_Dataset entries_:

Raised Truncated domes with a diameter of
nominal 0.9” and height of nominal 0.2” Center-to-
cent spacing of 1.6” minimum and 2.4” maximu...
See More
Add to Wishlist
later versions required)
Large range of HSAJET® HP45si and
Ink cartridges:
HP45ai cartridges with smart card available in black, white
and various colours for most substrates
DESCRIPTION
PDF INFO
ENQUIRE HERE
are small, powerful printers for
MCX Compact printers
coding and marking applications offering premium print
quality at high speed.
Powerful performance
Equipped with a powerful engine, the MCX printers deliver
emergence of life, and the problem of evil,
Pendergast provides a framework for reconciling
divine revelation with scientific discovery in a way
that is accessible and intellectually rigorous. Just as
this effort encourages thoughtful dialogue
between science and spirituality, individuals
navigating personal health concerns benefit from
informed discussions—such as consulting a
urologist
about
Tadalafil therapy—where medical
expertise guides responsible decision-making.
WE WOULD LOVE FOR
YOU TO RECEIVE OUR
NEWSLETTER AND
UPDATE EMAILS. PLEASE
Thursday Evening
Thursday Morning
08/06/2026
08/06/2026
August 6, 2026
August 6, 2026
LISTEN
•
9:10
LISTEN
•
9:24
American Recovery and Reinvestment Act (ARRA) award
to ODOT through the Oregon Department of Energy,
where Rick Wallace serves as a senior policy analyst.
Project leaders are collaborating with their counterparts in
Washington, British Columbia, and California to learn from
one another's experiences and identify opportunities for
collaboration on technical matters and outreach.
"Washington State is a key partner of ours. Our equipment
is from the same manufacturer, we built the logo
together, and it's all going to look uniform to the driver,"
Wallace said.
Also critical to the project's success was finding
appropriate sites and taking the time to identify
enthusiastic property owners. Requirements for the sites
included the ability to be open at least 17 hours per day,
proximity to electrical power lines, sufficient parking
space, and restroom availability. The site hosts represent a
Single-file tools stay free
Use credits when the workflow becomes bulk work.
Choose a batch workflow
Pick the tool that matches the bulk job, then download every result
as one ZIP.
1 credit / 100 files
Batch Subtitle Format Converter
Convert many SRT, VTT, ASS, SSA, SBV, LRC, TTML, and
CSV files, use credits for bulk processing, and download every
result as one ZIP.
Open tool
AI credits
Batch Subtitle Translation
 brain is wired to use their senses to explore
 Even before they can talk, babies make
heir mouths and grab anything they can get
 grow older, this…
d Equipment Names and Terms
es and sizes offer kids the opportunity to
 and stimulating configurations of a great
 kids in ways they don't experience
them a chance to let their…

_Description of the task_:
Reproduce, word for word, the text from the start of the data through the line containing "Equipped with a", including that line.

_Reply_:
Raised Truncated domes with a diameter of
nominal 0.9” and height of nominal 0.2” Center-to-
cent spacing of 1.6” minimum and 2.4” maximu...
See More
Add to Wishlist
later versions required)
Large range of HSAJET® HP45si and
Ink cartridges:
HP45ai cartridges with smart card available in black, white
and various colours for most substrates
DESCRIPTION
PDF INFO
ENQUIRE HERE
are small, powerful printers for
MCX Compact printers
coding and marking applications offering premium print
quality at high speed.
Powerful performance
Equipped with a powerful engine, the MCX printers deliver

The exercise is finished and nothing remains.